岩崎、阿久津、石川伝 六
【岩崎、阿久津、石川伝 六】
山の上は今日は快晴。
いつも気にならない鳥の鳴き声がはっきり聞き取れる。
木には赤いものや、緑のもの、鮮やかな実が成り、草や土から発せられる匂いが、夏を感じさせる。
何もない殺風景な山だと、いろいろな人間が言うが実は、細かいところに目をやれば季節を感じることは出来るのだ。
誰もいないいマウンドに一人、石川が立っている。
ここに立って、余韻に浸っているのだ。
頬を撫でる風が心地よい。
今は、ここには誰もいないが、いつも騒がしいグランドにひとりぼっちというのも悪くない。
山に帰ってきてからは頭痛もひいた。試合中、痛みを顔に出さないようにするのに必死だった。

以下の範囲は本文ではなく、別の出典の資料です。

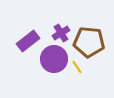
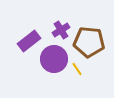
purple cross: moved 3 px up
purple rectangle: moved 1 px right
yellow line: moved 2 px down
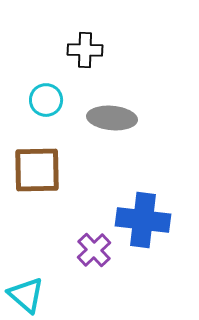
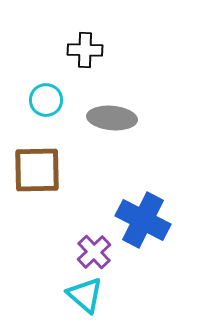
blue cross: rotated 20 degrees clockwise
purple cross: moved 2 px down
cyan triangle: moved 59 px right
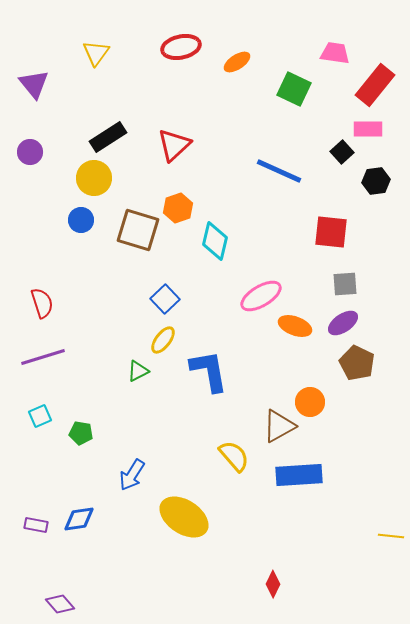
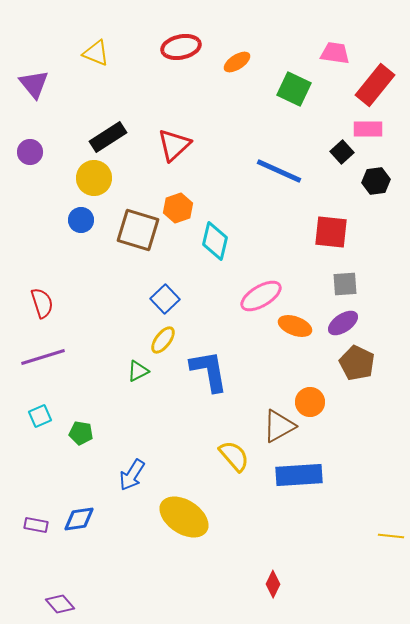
yellow triangle at (96, 53): rotated 44 degrees counterclockwise
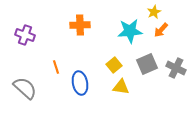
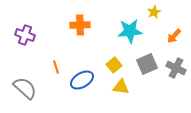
orange arrow: moved 13 px right, 6 px down
blue ellipse: moved 2 px right, 3 px up; rotated 70 degrees clockwise
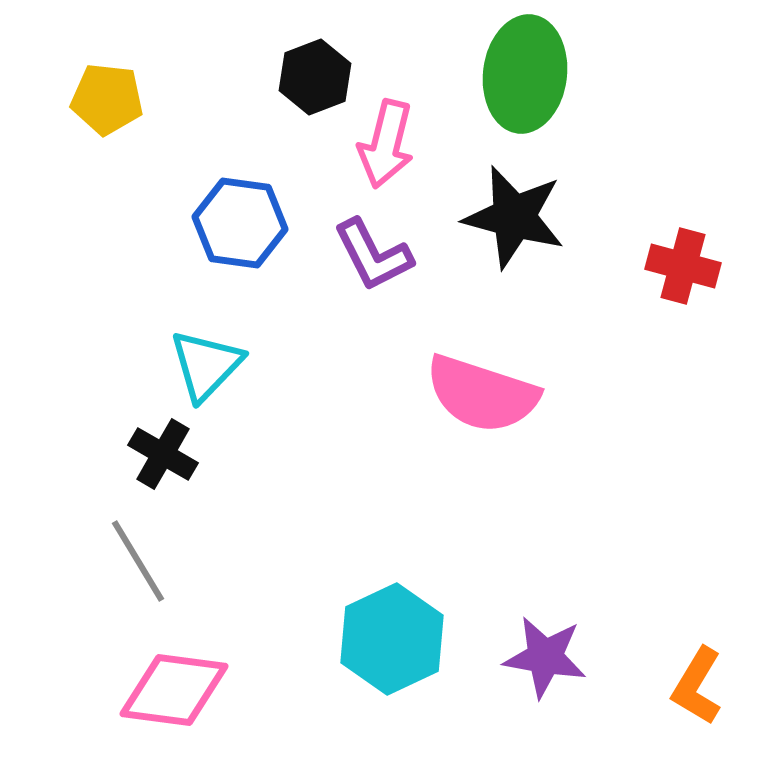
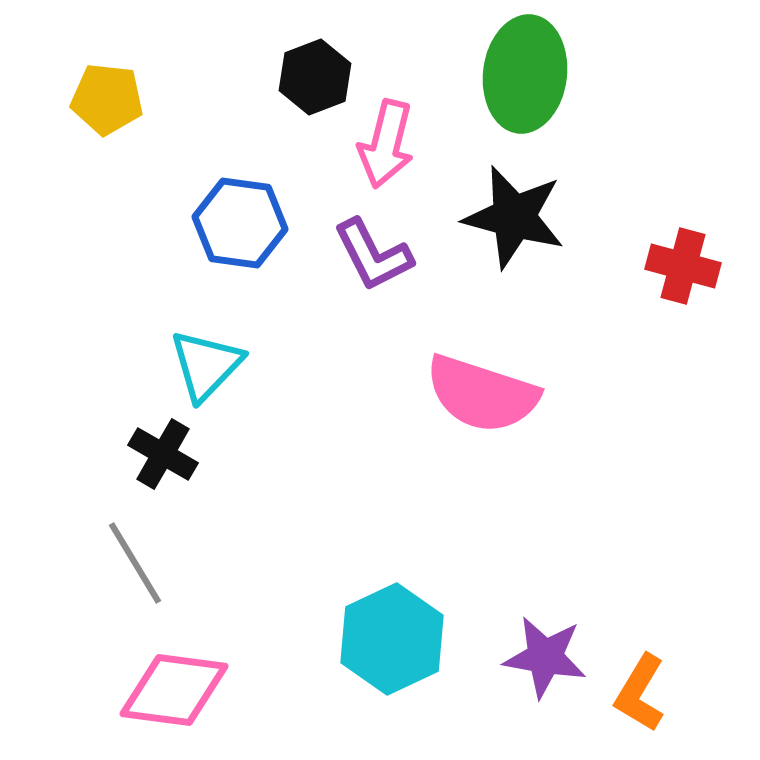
gray line: moved 3 px left, 2 px down
orange L-shape: moved 57 px left, 7 px down
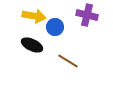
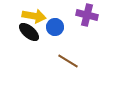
black ellipse: moved 3 px left, 13 px up; rotated 15 degrees clockwise
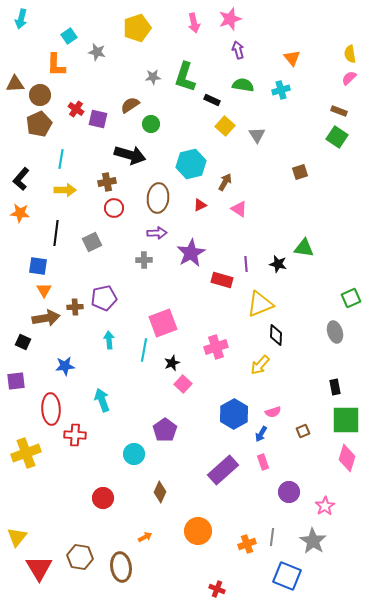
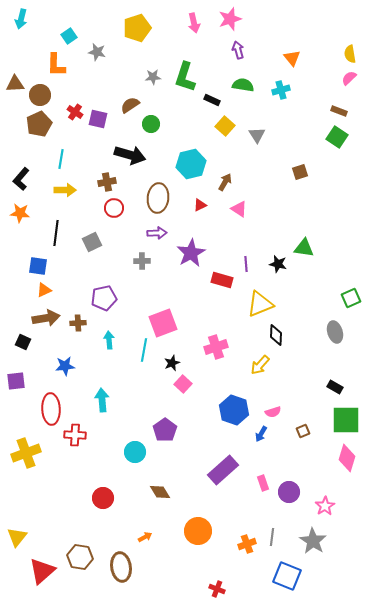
red cross at (76, 109): moved 1 px left, 3 px down
gray cross at (144, 260): moved 2 px left, 1 px down
orange triangle at (44, 290): rotated 35 degrees clockwise
brown cross at (75, 307): moved 3 px right, 16 px down
black rectangle at (335, 387): rotated 49 degrees counterclockwise
cyan arrow at (102, 400): rotated 15 degrees clockwise
blue hexagon at (234, 414): moved 4 px up; rotated 12 degrees counterclockwise
cyan circle at (134, 454): moved 1 px right, 2 px up
pink rectangle at (263, 462): moved 21 px down
brown diamond at (160, 492): rotated 55 degrees counterclockwise
red triangle at (39, 568): moved 3 px right, 3 px down; rotated 20 degrees clockwise
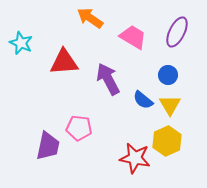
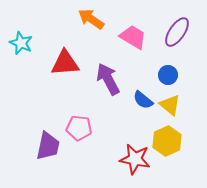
orange arrow: moved 1 px right, 1 px down
purple ellipse: rotated 8 degrees clockwise
red triangle: moved 1 px right, 1 px down
yellow triangle: rotated 20 degrees counterclockwise
red star: moved 1 px down
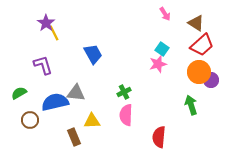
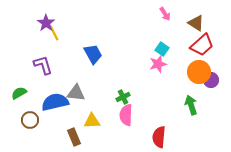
green cross: moved 1 px left, 5 px down
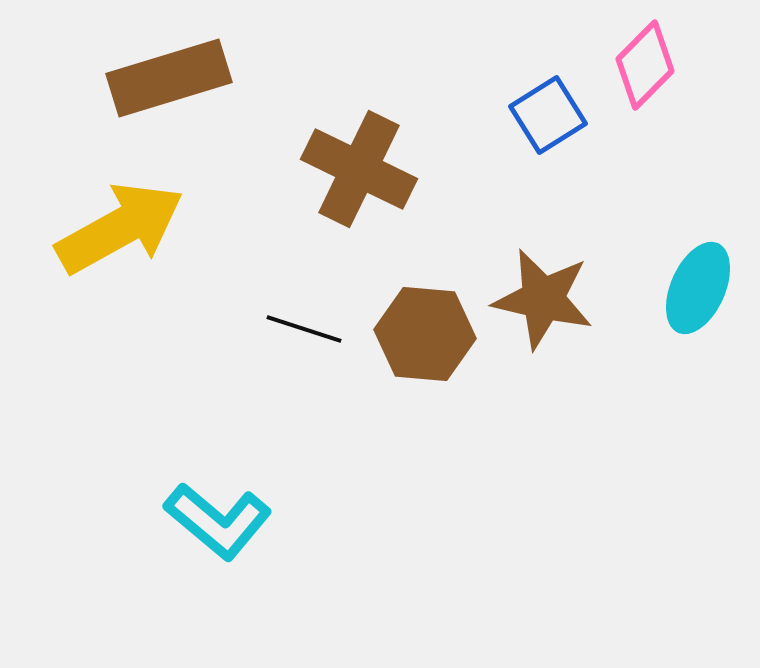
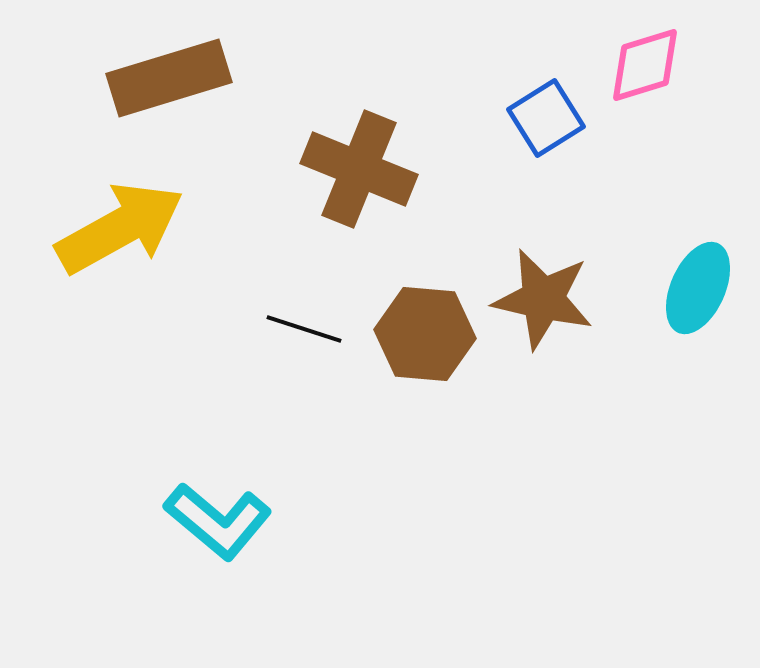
pink diamond: rotated 28 degrees clockwise
blue square: moved 2 px left, 3 px down
brown cross: rotated 4 degrees counterclockwise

監督には……流石にバレていたかもしれない。それでも変えないで使ってくれた。
途中何度か、意識が飛んだんじゃないかって思う瞬間もあったけど、なんとか投げ切った。
山を降りたら、自分はいったいどうするんだろう?
野球は無理だと思う。
野球どころか……まともに暮らしていけるだろうか?
ここのところは学業にも支障が出ている。
自分は、山を降りれるのだろうか?
降りれないなら、ここで投手コーチをさせてはもらえないだろうか?
自分には何の実績もないが、こんな大きな組織でコーチなんて任せてもらえるだろうか?
……そんなに甘い話はないと思う。
夏が終わったら自分はどうするんだろう?
呆然と考えていたら、いつの間にか目の前に用務員さんが立っていた。
名前が思え出せないが、知っている人だ。
笑うでもなくこちらを、ただただみている。
「君は何者なんだ」
「え」
用務員さんの表情は読み取れない。
「どうして四年前に入学してきた生徒が、また山に登ってくるんだ?」
「? ……何のことですか?」
「君たちは何処からきて、 山に何をしにきてるんだ!?」
用務員さんの言っていることが、何一つわからない。
彼は真っ白い手をポケットに入れ、一枚の紙を取り出した。
「一年目……コーヒーピッチャー……球種が決まってスライダー、フォーク、カーブ。
二年目……信仰系ピッチャー、フォームがサイドスロー。
三年目……動植物やサバイバル、地質学に明るいキャッチャー。
四年目、特に何もない学年。
この十数年これを繰り返している。頑なに繰り返している!
未来のことは普通わからないのに、ここの人間は『繰り返す』ことを知っている! なぜだ!?
お前たちは何を隠していて、何をやっているんだ!?」
「し、知りません! 何のことですか!?」
「何で四年周期で同じような人間が入山してくるんだ!?
お前達は一体何者なんだ!?」
用務員さんが肩を掴んできた。
この人は何を言っているんだろう?
どうしてここに誰もいないんだろう?
頭が痛い、頭が痛い、頭が痛い、頭が痛い、頭が痛い、頭が痛い、頭が痛い、頭が痛い、頭が痛い、頭が痛い、頭が痛い、頭が痛い、頭が痛い、頭が痛い、
痛い、痛い、痛い、痛い、痛い、痛い……
* * * * * *
「石川先輩!!?」
「石川!! 石川!!」
暗闇の中で、たくさんの声が聞こえる。目を開くと、目の前に太陽があった。思わずまた目を閉じる。
どうやらマウンドの上で倒れていたようだ。
自分の肩を強く揺すってくれていた人は監督だった。
厳しい人だし、褒めてくれたことなんてないけど、やっぱり優しい人なのだ。
沢山の人が声をかけてくれるけれど、嘘みたいに体が全く動かないし、声も出せない。
大丈夫ですよ。今起きます。今起きますから。
頭が痛くても、イニング跨ぎこなせたんだから大丈夫です。抑えてみせますから。
圭介、泣いてる場合じゃないぞ。次の打者は足遅いから、ゲッツー狙うんだから。
岩崎、ちゃんとここは抑えるから、次のイニングから頼むからな。肩作っておくんだぞ。
沖田……最後まで教えてあげられなくてごめんな。お前の真っ直ぐとカーブで、松ヶ谷を守ってくれよ。
阿久津、岸、田島、中原…… ……みんな、ごめん。
* * * * *
八月十四日。甲子園のグランドにて、石川繭次郎は帰らぬ人になった。
司法解剖の結果では、脳梗塞だったそうである。
この日はデイゲームだが気温が高く、すでに何人かが搬送されていたとの情報が入っている。
ちなみに搬送された人間のリストには、松ヶ谷高校野球部OBの山本、学年で言えば石川の四つ上。
さらにその四つ上の加藤政司の名前がある。彼らも数日間の入院の後に、脳梗塞でこの世を去った。